THE GOLDEN LAWS
As Previously, Within are my thoughts during the course of the film, so you may read, laugh, or avoid them at your pleasure.
This movie was dumb. Seriously dumb. As someone who considers himself extremely hesitant to mock the religious beliefs of others, this was a dumb, dumb movie.
And you know what? It wasn't because it hilariously glossed over Jesus, made all kinds of Shin Mazinger Z claims about pre-Greek history, or because it had a guy basically flirting with his descendant for two hours. All of that was appalling, yes, let there be no mistake, but that wasn't really what makes
The Golden Laws the worst Happy Science film I've seen.
The Laws of Eternity was boring, and the Rebirth of Buddha was a significant improvement over it. Unfortunately, it seems that what they took away from the focus groups there was "Less blah blah blah more alien invasions" meant "More blah blah blah but this time with TIME TRAVEL!"
Let's break it down, shall we?
There is no plot to this film. Not really. Satoru and his not-girlfriend-really-granddaughter hop in her hijacked time machine, accidentally cause HALF OF HISTORY, all the while avoiding all manner of historical things (no seriously did the Sphinx even exist in the days of Moses? That is some Aladdin level of nonsense.) but once the "plot" gets underway it's just . . . "Hey let's go to 21st Century Japan!" LOL NO HERE IS ANOTHER HISTORICAL MOMENT INSTEAD. And that's it. For 2 hours. That's it. Which leads us into the next complaint I have to make.
You can only have so many spiritually moving moments accompanied by majestic orchestral pieces in a movie before eventually they stop having effect. Watch a movie about the miracles of Jesus. You'll notice they give you some breathing room. They give you scenes of Christ teaching. It's not just miracle miracle miracle miracle. Significant amounts of time are spent building you up for the Crucifixion so you know it is a big deal and not just another in a long, long line of miracles.

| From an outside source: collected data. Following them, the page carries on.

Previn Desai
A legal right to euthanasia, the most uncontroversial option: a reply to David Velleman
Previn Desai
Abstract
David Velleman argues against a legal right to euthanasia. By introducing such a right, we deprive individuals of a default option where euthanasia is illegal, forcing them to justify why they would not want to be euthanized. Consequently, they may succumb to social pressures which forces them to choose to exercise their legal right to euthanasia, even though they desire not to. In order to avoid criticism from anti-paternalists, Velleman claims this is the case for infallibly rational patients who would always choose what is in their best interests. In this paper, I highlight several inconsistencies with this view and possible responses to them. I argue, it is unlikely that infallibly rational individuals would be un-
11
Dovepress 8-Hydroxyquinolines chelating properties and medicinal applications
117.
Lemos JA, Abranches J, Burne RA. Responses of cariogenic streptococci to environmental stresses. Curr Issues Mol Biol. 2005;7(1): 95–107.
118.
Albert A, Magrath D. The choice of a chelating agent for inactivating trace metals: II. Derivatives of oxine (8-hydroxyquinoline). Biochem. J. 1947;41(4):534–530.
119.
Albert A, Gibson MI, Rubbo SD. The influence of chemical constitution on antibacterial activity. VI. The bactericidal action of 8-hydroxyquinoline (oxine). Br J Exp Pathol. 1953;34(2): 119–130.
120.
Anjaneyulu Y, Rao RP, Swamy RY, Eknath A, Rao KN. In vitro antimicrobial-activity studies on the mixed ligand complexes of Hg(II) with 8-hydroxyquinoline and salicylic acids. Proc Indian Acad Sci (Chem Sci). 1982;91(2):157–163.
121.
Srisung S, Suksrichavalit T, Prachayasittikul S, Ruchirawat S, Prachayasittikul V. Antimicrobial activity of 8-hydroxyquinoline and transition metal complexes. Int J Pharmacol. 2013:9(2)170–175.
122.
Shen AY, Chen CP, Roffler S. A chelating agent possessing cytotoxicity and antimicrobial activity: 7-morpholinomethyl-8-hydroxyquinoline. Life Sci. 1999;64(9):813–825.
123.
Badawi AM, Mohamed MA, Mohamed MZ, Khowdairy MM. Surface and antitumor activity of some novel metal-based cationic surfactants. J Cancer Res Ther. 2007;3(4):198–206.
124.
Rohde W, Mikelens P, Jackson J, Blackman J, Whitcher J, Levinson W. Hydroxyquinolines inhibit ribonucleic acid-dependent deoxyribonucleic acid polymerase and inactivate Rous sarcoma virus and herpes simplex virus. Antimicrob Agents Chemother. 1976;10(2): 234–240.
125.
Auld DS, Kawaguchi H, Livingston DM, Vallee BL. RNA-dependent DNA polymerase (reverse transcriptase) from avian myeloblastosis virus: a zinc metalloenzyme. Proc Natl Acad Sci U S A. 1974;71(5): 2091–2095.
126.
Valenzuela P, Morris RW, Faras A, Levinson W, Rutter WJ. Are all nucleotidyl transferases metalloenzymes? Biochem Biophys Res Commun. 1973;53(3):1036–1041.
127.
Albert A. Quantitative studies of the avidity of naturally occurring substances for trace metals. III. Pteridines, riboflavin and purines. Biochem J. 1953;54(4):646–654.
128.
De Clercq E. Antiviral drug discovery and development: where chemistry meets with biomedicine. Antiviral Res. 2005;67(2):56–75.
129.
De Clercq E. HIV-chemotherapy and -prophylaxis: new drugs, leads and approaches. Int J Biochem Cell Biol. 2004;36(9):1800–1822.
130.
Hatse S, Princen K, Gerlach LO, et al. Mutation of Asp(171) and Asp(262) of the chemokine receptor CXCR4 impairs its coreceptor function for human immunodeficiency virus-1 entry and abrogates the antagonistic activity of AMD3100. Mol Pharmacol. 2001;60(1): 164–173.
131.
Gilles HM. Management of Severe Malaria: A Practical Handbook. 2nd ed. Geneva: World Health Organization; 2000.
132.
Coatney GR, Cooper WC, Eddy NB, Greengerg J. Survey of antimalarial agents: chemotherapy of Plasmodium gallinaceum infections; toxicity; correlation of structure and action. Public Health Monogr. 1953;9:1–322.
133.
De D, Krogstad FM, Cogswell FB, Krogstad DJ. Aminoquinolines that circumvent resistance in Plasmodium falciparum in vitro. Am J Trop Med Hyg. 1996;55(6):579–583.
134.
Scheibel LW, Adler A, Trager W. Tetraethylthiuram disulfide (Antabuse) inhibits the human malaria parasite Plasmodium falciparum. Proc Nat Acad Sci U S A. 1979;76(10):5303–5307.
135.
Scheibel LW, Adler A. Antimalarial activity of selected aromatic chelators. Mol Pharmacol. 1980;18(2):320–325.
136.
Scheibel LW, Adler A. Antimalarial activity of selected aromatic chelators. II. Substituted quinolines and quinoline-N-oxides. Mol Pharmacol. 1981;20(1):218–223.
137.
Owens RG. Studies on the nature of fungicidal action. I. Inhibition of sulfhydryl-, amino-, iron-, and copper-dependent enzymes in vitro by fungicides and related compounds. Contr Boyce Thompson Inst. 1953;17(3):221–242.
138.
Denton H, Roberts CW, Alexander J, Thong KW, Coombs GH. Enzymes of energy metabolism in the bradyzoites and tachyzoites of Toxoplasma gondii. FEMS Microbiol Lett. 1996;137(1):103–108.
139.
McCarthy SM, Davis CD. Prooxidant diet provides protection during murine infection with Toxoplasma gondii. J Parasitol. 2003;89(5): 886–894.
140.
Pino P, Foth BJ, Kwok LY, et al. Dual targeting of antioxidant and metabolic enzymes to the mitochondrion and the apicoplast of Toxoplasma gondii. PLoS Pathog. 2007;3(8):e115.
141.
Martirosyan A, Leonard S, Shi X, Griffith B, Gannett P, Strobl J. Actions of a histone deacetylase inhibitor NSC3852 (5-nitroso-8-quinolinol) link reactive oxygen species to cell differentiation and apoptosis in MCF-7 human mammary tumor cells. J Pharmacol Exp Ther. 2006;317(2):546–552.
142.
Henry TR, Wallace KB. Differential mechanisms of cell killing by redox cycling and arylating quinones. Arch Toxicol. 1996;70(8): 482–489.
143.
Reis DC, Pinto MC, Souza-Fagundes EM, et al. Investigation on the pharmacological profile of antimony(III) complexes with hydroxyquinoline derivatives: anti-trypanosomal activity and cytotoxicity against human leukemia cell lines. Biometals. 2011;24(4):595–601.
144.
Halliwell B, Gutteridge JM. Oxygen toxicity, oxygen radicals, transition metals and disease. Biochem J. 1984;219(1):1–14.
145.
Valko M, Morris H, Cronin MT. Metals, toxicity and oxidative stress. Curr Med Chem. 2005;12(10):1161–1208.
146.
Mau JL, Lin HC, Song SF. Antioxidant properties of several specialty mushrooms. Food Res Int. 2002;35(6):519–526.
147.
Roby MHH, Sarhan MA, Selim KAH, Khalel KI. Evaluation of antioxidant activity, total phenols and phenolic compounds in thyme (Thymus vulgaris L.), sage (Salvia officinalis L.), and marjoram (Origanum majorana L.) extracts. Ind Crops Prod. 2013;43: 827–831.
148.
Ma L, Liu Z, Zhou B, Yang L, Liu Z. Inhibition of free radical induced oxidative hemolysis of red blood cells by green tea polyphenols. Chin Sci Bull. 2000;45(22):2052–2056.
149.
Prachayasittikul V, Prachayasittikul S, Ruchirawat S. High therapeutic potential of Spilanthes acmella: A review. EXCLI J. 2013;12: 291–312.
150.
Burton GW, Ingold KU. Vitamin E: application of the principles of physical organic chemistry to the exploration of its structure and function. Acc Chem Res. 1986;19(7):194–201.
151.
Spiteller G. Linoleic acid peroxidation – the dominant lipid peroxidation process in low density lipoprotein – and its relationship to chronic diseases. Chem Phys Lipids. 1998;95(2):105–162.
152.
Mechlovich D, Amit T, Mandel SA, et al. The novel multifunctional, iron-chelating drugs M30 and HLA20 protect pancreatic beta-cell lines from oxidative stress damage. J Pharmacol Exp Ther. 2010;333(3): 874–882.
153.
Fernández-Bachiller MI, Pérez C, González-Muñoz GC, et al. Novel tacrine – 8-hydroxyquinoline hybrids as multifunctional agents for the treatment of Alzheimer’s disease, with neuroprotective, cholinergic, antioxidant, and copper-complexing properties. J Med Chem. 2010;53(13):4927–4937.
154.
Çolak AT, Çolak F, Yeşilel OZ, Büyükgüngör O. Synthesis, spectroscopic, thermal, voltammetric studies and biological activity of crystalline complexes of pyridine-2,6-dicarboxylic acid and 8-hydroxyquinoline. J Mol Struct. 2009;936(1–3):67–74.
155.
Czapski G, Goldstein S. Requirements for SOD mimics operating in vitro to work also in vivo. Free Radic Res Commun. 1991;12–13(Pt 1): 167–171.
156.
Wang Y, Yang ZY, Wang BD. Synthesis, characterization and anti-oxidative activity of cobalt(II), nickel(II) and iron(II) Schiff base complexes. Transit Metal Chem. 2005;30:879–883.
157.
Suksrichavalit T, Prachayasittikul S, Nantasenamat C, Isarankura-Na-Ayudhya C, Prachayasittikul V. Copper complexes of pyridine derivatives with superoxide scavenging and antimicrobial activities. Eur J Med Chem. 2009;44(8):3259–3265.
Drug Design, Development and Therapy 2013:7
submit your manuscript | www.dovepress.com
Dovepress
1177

I mean seriously, 2000ish years ago the guys writing the Gospels knew to fucking
build you to that moment. That isn't the case in this movie. I was constantly bombarded with amazing miraculous moments and stirring speeches about the sugar-coated, non-denominational love of God. "See God part the Red Sea for Moses! See Buddha calm a rampaging Elephant without blinking! See Hermes beat the first level of God of War! See Hermes beat the last level of God of War 3! See God in the stream of time. YAAAAAAAAAAAAAAAAAAAAY." And that goddamn moving music blaring nonstop gets old after awhile. It's enough to make even the deepest of believers question why the all loving God won't shut the eternal cacophony of horrible, washed up English voice actors and most-generic moving spiritual music the Hell up.
There is no development to the cast this time around. I mean do we really expect two teenagers who are on a joyride to have much development? I suppose not, but some would be nice. The closest we get to it is that moron girl learns the definition of "awesome" (opening up a proverbial Pandora's Box of questions about how language works when she needs to use a translator to translate modern Japanese but not to speak to a kid from 500 years in her past, and how his notepad, in spite of being 500 years older than her time machine, is fully interfaceable with it.) And also that Ash Ketchum decides he wants to be a religious leader . . . which is preeeeeeeeeeeeeeeeetty obvious he wants to do anyway. I guess he overcomes his doubts, but they're never, ever elucidated, ever.
The nearest things we get to references to older works in this movie are the endless talk of King Hermes who was the physical incarnation of God (begging no end of questions as to what was meant by "Queen Aphrodite is a Goddess" and furthermore
of all the Gods, why did they choose to further deify HERMES?" And is he with Aphrodite because of Cupid? What's the deal there? Cuz normally Haephestus does not take kindly to dudes sleeping with his amorous wife.
Anyway, what else was their to cover? The CGI sucked, the characters continued to have the same ghastly pallor to their skin they've had since the first movie, there were racist caricatures and Jesus gets gipped so massively I really don't know why they bothered to include him. I mean how do you do the Crucifixion and Resurrection in like, less than 10 minutes? What, did you have somewhere to be?
The most laughable part though was that if I take this movie literally (which I have NO idea if I am meant to) it means that roughly 1/3 of all spiritual phenomona throughout human history can be attributed to two teenagers on a joyride in a stolen time machine.
That is some really, really out there doctrine.